Employers can breathe a sigh of relief. Common sense just won the day in a U.S. appeals court.
In overturning a jury’s verdict, the U.S. Court of Appeals for the Ninth Circuit just ruled that being a “cantankerous” person doesn’t render one disabled and entitled to employee protections under the Americans with Disabilities Act (ADA).
It’s a little troubling the case had to reach the appeals stage. But employers can take solace in the fact that a practical decision was eventually rendered that doesn’t move them closer to allowing the inmates to run the asylum.
Police officer fired
Matthew Weaving was a police officer for the City of Hillsboro, OR. He was employed there for more than two years before he was eventually terminated because of severe interpersonal problems between himself and his co-workers.
Apparently, Weaving had a problem working with peers and subordinates, but — suspiciously enough — not with his superiors or the general public.
One lieutenant wrote that Weaving had created and fostered a hostile work environment for his subordinates and peers.
As an example of his behavior with subordinates, which some called “intimidating” and “demeaning,” the court presented an email that Weaving wrote in response to a question about his decision to have two cars towed.
Weaving’s email read:
I’ll respond to the second part of your inquisitive email [the part about the two cars] with a metaphorical analogy. Envision a swimming pool with a deep end and a shallow end separated by a floating rope. . . .
There are many more potential hazards in the deep end and a person would be foolish to venture there without the technical expertise, stamina and initiative to keep from drowning. There are countless people who are good swimmers but still remain in the shallow end for fear of the potential danger the deep end harbors. Still, there are others who negligently and recklessly venture to the deep end without any technical proficiency and tragically drown. My recommendation to you is that you remain in the shallow end where you can splash around with the kids.
What really upsets me about your inquiry is not the simple fact that you question my judgment and knowledge but the manner in which you have done so. If you have any desire to discuss this incident further or any other incident please do not do so in a public record email, come and find me any day of the week! I’m easy to locate, I’m in the deep end so bring your water wings!
Weaving suffered from attention deficit hyperactivity disorder (ADHD), which he claimed was the root cause of the interpersonal problems.
As a result, Weaving sued the city following his termination, claiming Hillsboro had discharged him because of his disability in violation of the ADA.
As you know, an employee is considered disabled if he or she has a condition that limits a major life activity. Well, Weaving claimed his ADHD limited his ability to engage in the major life activity of working and interacting with others.
Weaving’s case went before a district court and a jury, which sided with him. He was awarded $770,000.
The city appealed.
The appeals court, however, saw things much differently.
In reversing the jury’s verdict, it said that a reasonable jury couldn’t have found that Weaving’s ADHD substantially limited his ability to work or interact with others.
In other words, Weaving wasn’t a disabled individual who qualified for the ADA’s protections.
The appeals court said there wasn’t enough evidence to prove that Weaving’s ADHD affected his ability to work. The court based it’s decision on two main points:
- Weaving had been recognized for his technical competence as a police officer, and
- He was able to work with his superiors and the public without problems.
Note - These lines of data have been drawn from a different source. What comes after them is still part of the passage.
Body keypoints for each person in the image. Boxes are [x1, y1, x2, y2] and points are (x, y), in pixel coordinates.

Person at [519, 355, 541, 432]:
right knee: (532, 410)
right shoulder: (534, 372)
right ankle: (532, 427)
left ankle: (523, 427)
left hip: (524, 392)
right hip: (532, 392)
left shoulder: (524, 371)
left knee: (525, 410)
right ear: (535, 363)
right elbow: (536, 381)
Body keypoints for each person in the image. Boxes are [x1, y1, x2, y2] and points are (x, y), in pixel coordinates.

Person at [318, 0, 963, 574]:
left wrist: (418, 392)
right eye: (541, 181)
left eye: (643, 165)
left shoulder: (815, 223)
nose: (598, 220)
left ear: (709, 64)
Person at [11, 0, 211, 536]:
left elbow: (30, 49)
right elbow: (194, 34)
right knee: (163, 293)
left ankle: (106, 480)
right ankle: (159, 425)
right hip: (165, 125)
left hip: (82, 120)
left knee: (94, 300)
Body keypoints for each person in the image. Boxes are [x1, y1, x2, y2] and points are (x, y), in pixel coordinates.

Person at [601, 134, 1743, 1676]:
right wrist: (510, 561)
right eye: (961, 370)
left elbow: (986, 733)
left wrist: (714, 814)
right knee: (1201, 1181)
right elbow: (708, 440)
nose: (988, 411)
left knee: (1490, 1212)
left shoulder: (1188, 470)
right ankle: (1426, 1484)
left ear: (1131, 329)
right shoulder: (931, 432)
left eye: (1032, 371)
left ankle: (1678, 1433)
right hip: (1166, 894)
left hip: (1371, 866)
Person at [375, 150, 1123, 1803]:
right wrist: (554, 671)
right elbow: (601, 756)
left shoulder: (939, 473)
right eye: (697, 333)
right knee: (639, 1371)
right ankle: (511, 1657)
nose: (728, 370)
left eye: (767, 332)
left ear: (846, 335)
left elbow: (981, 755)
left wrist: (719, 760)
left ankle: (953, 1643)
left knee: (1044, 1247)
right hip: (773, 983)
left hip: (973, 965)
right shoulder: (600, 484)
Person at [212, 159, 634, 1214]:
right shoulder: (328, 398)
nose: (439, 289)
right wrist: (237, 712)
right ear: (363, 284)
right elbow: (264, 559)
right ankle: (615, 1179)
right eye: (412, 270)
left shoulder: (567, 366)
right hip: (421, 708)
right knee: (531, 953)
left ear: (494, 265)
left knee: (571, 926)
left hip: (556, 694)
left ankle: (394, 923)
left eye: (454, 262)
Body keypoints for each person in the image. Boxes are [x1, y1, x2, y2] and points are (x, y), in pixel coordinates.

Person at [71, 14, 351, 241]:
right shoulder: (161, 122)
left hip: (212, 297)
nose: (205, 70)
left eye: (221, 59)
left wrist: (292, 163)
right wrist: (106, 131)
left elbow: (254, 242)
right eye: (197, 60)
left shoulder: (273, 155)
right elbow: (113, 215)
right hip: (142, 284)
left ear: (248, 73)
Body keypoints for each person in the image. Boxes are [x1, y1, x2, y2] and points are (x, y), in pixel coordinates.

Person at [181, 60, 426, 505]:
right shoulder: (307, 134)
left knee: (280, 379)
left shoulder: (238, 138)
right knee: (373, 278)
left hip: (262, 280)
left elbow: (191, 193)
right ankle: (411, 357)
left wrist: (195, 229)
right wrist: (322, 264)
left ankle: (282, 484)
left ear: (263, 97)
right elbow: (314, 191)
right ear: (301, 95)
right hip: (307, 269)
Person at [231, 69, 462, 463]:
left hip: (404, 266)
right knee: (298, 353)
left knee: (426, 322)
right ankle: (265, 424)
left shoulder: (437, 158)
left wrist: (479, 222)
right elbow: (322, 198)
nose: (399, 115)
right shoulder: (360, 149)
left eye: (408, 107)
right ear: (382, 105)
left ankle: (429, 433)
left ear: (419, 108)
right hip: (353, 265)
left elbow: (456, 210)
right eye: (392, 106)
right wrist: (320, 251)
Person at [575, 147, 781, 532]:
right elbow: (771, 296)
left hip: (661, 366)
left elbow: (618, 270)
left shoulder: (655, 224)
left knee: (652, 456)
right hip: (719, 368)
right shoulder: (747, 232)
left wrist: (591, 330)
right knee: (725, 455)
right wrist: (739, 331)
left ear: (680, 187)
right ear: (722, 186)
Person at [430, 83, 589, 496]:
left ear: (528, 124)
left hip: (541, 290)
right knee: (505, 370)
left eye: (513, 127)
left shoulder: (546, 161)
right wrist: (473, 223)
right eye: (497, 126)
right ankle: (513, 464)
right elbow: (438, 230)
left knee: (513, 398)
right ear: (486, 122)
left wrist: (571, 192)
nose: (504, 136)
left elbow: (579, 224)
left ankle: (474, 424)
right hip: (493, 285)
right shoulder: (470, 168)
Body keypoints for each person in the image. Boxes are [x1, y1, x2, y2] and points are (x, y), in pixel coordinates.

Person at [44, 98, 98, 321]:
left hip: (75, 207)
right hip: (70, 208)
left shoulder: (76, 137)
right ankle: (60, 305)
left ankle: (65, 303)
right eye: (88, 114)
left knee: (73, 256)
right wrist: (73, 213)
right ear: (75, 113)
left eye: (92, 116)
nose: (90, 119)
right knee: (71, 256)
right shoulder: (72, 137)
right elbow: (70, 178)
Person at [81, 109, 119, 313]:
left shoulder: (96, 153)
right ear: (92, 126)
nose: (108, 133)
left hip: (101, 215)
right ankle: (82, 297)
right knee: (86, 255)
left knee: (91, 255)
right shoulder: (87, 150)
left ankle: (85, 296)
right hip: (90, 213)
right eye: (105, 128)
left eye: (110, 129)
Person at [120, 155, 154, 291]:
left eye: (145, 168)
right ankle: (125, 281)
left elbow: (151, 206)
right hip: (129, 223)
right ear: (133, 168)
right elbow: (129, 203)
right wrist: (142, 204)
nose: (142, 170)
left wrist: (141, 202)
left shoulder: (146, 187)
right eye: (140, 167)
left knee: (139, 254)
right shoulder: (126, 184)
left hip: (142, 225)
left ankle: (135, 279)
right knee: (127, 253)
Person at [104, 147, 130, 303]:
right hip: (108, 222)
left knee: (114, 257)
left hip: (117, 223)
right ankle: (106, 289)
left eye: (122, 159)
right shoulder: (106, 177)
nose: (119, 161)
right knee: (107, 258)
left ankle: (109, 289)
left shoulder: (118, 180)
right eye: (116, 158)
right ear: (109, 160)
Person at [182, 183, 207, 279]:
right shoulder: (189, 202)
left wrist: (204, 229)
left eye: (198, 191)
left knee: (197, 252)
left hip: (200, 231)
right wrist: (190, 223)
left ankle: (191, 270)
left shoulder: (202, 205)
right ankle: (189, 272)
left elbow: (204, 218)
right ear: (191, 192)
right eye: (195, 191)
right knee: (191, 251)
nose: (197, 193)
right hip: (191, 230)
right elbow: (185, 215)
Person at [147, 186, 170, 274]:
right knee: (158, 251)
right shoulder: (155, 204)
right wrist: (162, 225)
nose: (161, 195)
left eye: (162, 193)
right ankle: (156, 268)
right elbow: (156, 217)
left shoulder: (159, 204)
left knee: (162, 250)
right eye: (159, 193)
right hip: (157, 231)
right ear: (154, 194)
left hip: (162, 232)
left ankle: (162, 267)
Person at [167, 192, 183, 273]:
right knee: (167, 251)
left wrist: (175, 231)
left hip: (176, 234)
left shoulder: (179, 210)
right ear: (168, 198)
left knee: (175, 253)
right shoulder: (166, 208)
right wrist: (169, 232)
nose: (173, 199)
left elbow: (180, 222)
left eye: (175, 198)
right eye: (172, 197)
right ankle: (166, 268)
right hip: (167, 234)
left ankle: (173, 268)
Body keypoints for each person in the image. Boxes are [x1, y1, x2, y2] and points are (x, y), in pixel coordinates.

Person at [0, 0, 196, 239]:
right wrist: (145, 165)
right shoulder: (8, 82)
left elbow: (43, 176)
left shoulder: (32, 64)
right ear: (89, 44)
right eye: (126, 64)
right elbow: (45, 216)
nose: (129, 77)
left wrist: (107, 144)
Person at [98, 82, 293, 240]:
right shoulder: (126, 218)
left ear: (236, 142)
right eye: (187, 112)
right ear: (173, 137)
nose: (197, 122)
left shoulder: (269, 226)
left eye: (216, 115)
These two findings, according to the appeals court, provided enough evidence to show that Weaving’s ADHD didn’t affect his ability to work.
In remanding the case back to district court, the appeals court said:
… a “cantankerous person” who has “[m]ere trouble getting along with coworkers” is not disabled under the ADA.
The court then cited Equal Employment Opportunity Commission (EEOC) enforcement guidance, which said:
Some unfriendliness with coworkers or a supervisor would not, standing along, be sufficient to establish a substantial limitation in interacting with others.
And finally, the court added:
One who is able to communicate with others, though his communications may at times be offensive, “inappropriate, ineffective, or unsuccessful,” is not substantially limited in his ability to interact with others within the meaning of the ADA. … To hold otherwise would be to expose to potential ADA liability employers who take adverse employment actions against ill-tempered employees who create a hostile workplace environment for their colleagues.
Welcome relief for employers
Employers are no doubt singing the praises of the appeals court in this case, as upholding the jury’s verdict would’ve put them in a difficult spot when it comes to so-called “cantankerous” employees.
The appeals court’s decision at least prevented the bar from being lowered when it comes to what employees would have to do to establish a substantial limitation that would trigger ADA protections.
Still, this case doesn’t give employers the green light to push office jerks out the door. Employers are still obligated to engage in the interactive process when an employee has a known medical condition to see if a reasonable accommodation exists that would allow the person to perform the essential functions of his or her job.